Start of DATA SUPPLIED
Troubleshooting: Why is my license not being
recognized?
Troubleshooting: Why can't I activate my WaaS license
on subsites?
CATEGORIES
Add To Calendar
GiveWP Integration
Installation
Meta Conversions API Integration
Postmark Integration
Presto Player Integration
End of DATA SUPPLIED
WHAT YOU WILL DO
Word for word, retype each record.

WRITTEN ANSWER
Troubleshooting: Why is my license not being
recognized?
Troubleshooting: Why can't I activate my WaaS license
on subsites?
CATEGORIES
Add To Calendar
GiveWP Integration
Installation
Meta Conversions API Integration
Postmark Integration
Presto Player Integration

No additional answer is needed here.